Autonomous Vehicles at Mayo Clinic Transport COVID-19 Tests with Help of EMBA-GSC Alumnus

Michael Feldman and U2C autonomous vehicle

For the first time in the United States, autonomous vehicles are helping with the effort against COVID-19. On March 9, 2020, the Jacksonville Transportation Authority (JTA) rolled out a fleet of four autonomous vehicles to transport coronavirus test specimens across the Mayo Clinic campus in Jacksonville, FL. One of the key leaders in the project is Michael Feldman, a 2019 graduate of the Executive MBA for Global Supply Chain at the University of Tennessee, Knoxville’s Haslam College of Business. “I think it's been extremely critical to relieve the healthcare workers,” says Feldman. “This allows them to do what they're skilled and trained to do, which is protect the community and protect themselves.”

Feldman is the Director of Autonomous Vehicles at the JTA’s Ultimate Urban Circulator (U2C), an innovative, large-scale program to introduce the first fleet of autonomous vehicles (AVs) in public transportation. It’s part of an extensive plan to overhaul mass transit in downtown Jacksonville. Feldman regularly oversees design, administration, and budgeting for the U2C, but as the pandemic grew in severity, the JTA conceived of this special venture with Mayo Clinic.

“I do believe it is kind of a moral obligation,” says Feldman. “I don't feel that I would have been in a good place, sitting at home and not actively in the fight trying to do something to help, regardless of the scale.”

Considering the unprecedented nature of the project, the scale was significant. The AVs operate under Level 4 autonomy (no human beings onboard) to travel a one-mile route (about 5 minutes), transporting an average of 90 to 100 specimens each day, about five days a week. Although Autonomous vehicles are not yet permitted on public roadways, Mayo Clinic’s private campus allows these AVs to operate on thoroughfares alongside regular traffic. The AVs are outfitted with a suite of sensors that allow them to operate safely with other drivers. The JTA set up a mobile command center next to the pull-up tent where testing occurs, and JTA employees travel on micromobility electric scooters alongside the vehicles on their route. All to ensure, as Feldman says, “safety and efficiency and all of those different metrics that we hold dear.”

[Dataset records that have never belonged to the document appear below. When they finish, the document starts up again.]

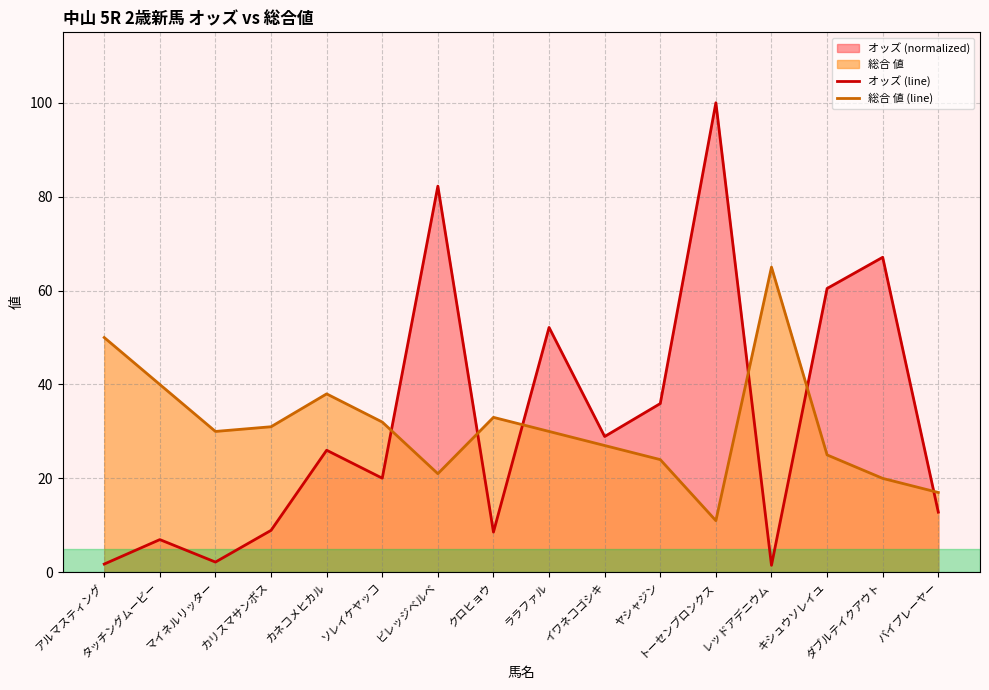

At which label does 総合 値 (line) reach its peak?

レッドアデニウム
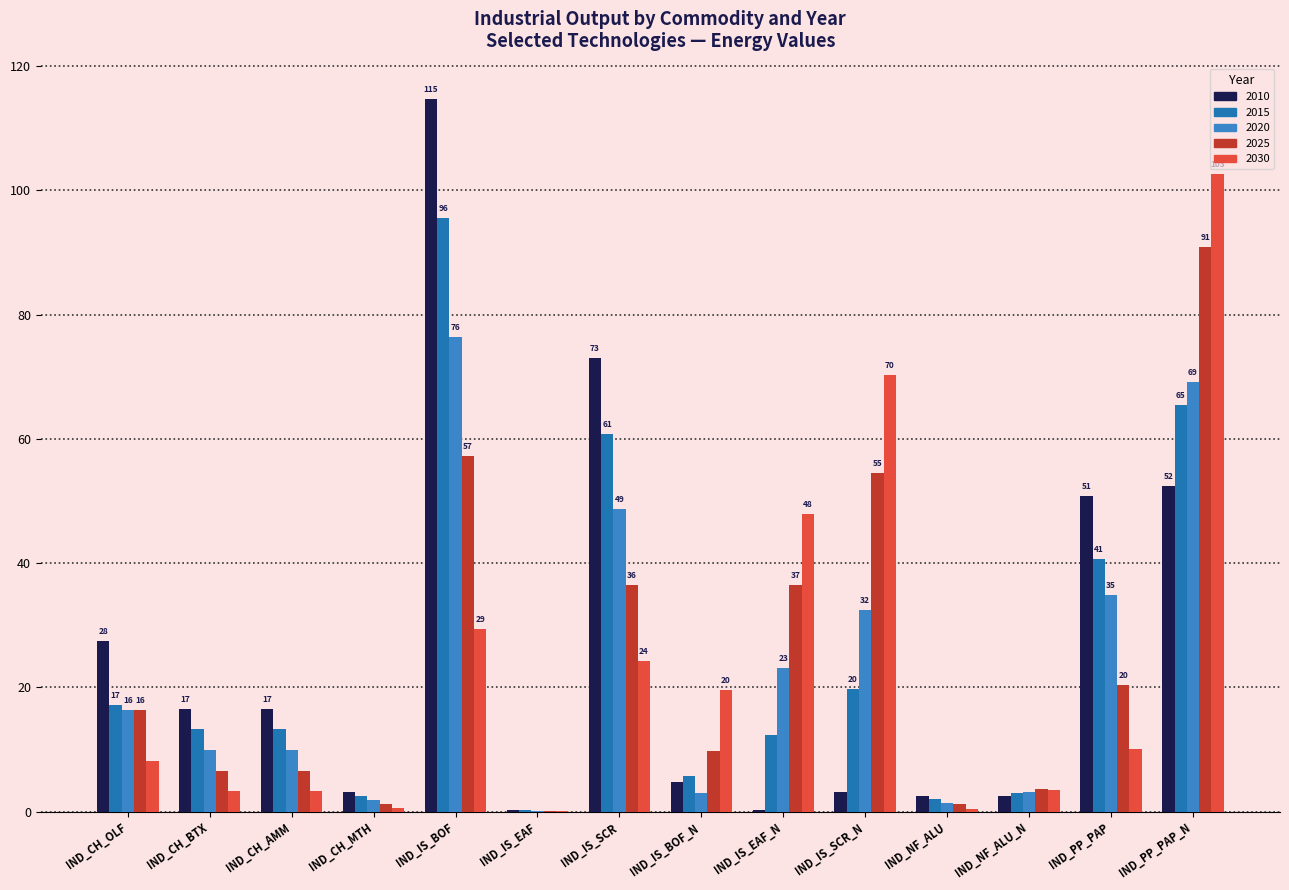

How many groups of bars are there?

14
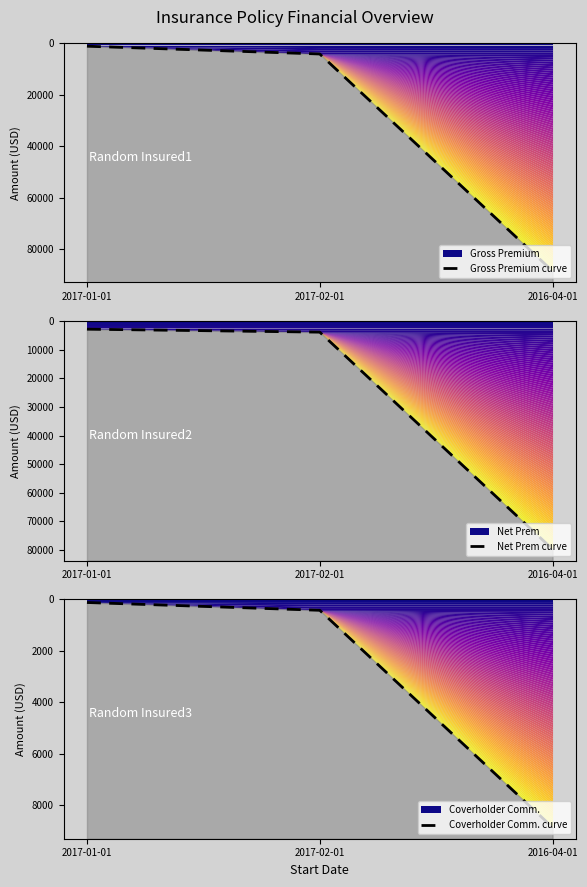

Reading left to right, list all the values displayed in this chart.

Gross Premium curve: 1245.0	4268.0	88550.0
Net Prem curve: 2808.1	3841.2	79695.0
Coverholder Comm. curve: 124.5	426.8	8855.0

The JTA internal team worked closely with Beep (a purveyor of AV technology headquartered in Orlando) and NAVYA (the vehicle supplier) to bring the whole idea together in just seven days. The push to get the project live often forced Feldman and his colleagues to work until four in the morning. “It was important to get it right the first time,” Feldman says. “Blood, sweat—no tears, nobody cried—but nights of blood and sweat there to pull that off, so we were very humbled. We are known as a division that can, you know, continue to push the envelope and push the industry in a certain direction.”

Feldman has a unique technological background for this kind of work, from robotics at Amazon to service as a U.S. Army Military Intelligence Officer and civilian pilot. As with any government project, strong budget management was vital to continued success, and Feldman appreciated the valuable emphasis Haslam’s EMBA-GSC placed on the finance space. “I think the EMBA was critical,” he says. “Not just understanding a P&L, but understanding the impact of managing a substantial budget. All the projects that were associated within the financial accounting space were super, super powerful.”

Feldman also notes how training in supply chain management with a customer-first perspective was particularly useful for the AV specimen-transportation project. “Taking that same supply chain focus to this particular effort has really dialed in on that customer focus,” he says. “Really partnering with the Mayo team to understand what their needs are, which has been very successful in terms of leveraging this technology.”

The success at Mayo Clinic is emboldening for those working in the autonomous vehicle space across the country. And the U2C program at large has received several grants, including $12.5 million from the federal Department of Transportation’s prestigious BUILD grant. Feldman hopes that others will see what JTA has been able to accomplish at Mayo Clinic and be inspired to innovate. “We're going to have to think of very out-of-the-box ways to be innovative, to get acclimatized to the new ways of life.”

“My personal opinion,” says Feldman, “is that I think there is a use case for this type of work, leveraging this type of technology beyond the pandemic.” He emphasizes that advances in autonomous vehicle technology are moving swiftly. “This will happen. There will be vehicles on the road that will not have a person in it, and we need to get into that mindset and start being a part of this solution.”